On March 26, 2020, the Company entered into a Delayed Draw Term Loan Agreement (the “Term Loan Agreement”) with a syndicate of banks. The Term Loan Agreement provided for a two-year, delayed draw term loan facility in the aggregate principal amount of $6.0 billion. Effective May 22, 2020, the Company permanently reduced the undrawn commitments under the Term Loan Agreement by an aggregate amount of $3.0 billion. On June 24, 2020, the Company fully drew on the remaining $3.0 billion of commitments under the Term Loan Agreement at a variable interest rate equal to the one-month LIBOR plus the applicable margin of 1.25%. The draw resulted in gross proceeds of $3.0 billion offset by $7 million in closing costs related to the borrowing. The amount borrowed under the Term Loan Agreement may not be reborrowed and is required to be repaid no later than March 26, 2022, unless the Term Loan Agreement is terminated earlier pursuant to its terms. Commitments under the Term Loan Agreement can be increased pursuant to the terms of the Term Loan Agreement by an aggregate amount not to exceed $2.0 billion. As of June 30, 2020, there were $3.0 billion of borrowings outstanding under the Term Loan Agreement, and there were no undrawn commitments remaining under the Term Loan Agreement.

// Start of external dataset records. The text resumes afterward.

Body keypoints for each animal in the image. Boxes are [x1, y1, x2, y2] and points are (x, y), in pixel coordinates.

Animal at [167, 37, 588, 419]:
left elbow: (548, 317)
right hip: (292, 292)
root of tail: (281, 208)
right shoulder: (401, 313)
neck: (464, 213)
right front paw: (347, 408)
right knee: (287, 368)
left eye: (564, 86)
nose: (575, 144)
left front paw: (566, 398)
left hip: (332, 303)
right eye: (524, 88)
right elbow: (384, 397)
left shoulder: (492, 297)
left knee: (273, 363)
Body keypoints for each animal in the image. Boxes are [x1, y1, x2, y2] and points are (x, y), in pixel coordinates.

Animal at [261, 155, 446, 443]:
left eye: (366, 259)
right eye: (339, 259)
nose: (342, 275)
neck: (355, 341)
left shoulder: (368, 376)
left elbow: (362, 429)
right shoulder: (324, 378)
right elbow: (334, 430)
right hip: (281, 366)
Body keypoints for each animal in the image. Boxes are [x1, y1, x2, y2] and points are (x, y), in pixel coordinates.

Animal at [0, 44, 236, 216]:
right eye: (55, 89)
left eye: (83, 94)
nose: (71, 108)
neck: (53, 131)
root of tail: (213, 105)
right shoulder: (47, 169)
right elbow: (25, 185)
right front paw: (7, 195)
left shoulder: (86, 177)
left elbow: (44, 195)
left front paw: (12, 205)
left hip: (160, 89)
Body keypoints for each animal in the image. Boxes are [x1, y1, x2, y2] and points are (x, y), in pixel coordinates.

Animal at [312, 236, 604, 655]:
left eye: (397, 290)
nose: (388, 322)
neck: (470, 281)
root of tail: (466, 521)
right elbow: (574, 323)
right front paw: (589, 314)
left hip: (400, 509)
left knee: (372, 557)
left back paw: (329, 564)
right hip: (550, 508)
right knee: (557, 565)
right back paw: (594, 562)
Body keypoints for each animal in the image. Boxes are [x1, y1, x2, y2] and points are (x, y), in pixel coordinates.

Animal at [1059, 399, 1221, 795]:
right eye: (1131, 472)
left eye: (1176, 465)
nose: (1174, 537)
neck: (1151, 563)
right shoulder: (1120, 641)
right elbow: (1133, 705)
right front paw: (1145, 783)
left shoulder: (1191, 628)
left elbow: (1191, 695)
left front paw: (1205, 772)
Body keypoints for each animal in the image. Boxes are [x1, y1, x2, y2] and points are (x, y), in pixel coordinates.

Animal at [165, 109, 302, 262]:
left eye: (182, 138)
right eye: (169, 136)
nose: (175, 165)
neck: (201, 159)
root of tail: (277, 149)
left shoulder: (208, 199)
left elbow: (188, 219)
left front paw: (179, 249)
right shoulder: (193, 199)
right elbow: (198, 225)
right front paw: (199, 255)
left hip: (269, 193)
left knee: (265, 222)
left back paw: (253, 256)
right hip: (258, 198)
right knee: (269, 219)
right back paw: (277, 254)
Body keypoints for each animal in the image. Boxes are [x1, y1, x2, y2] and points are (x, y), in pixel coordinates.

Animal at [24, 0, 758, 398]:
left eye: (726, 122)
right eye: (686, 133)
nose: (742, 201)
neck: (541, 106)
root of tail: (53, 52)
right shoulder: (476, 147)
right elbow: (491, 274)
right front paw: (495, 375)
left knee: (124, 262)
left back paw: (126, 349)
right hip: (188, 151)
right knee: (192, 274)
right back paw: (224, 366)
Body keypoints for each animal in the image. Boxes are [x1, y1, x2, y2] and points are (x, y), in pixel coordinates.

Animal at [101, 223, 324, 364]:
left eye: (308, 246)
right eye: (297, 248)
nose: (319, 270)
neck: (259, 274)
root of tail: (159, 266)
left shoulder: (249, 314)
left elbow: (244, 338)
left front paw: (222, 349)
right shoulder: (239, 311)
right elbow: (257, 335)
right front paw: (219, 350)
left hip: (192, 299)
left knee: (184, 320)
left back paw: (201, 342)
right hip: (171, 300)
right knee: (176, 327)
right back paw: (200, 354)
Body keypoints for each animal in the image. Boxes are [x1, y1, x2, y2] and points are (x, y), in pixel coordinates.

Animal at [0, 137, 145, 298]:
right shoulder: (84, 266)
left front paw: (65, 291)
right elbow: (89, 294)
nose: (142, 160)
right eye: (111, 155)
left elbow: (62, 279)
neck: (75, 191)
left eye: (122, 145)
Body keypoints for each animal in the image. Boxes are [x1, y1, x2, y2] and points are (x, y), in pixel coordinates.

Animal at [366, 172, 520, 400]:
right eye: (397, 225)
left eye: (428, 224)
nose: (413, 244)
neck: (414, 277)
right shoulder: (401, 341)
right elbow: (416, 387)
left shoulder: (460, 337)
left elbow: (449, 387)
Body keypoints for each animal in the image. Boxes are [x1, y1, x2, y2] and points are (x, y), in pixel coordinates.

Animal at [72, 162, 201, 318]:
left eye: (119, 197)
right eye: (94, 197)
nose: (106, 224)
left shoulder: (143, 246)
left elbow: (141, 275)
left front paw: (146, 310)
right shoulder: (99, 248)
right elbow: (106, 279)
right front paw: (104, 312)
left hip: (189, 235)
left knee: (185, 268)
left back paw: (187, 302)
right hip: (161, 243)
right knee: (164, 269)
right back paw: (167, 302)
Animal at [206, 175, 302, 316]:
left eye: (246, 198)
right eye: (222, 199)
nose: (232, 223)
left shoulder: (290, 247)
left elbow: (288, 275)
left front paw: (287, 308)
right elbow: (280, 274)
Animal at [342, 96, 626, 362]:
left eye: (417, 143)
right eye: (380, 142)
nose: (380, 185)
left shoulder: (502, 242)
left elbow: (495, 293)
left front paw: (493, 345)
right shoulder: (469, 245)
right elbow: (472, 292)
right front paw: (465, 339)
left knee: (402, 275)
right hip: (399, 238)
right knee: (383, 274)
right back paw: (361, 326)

On March 10, 2020, the Company issued €500 million 0.00% Senior Notes due 2024 and €500 million 0.75% Senior Notes due 2032 (collectively, the "2020 Euro Notes"). The 2020 Euro Notes are senior unsecured and unsubordinated obligations of Honeywell and rank equally with all of Honeywell's existing and future senior unsecured debt and senior to all of Honeywell's subordinated debt. The offering resulted in gross proceeds of $1,136 million, offset by $9 million in discount and closing costs related to the offering.

For issuances described above, unless otherwise noted, all debt issuance costs are deferred and recognized as a direct deduction to the related debt liability and are amortized to interest expense over the debt term.

On February 21, 2020, the Company paid its 0.65% Euro notes due 2020.
On April 10, 2020, the Company entered into a $1.5 billion 364-Day Credit Agreement (the "364-Day Credit Agreement") with a syndicate of banks. This 364-Day Credit Agreement is maintained for general corporate purposes. The 364-Day Credit Agreement replaces the previously reported 364-day credit agreement dated as of April 26, 2019, which was terminated on April 10, 2020. As of June 30, 2020, there are no outstanding borrowings under the 364-Day Credit Agreement.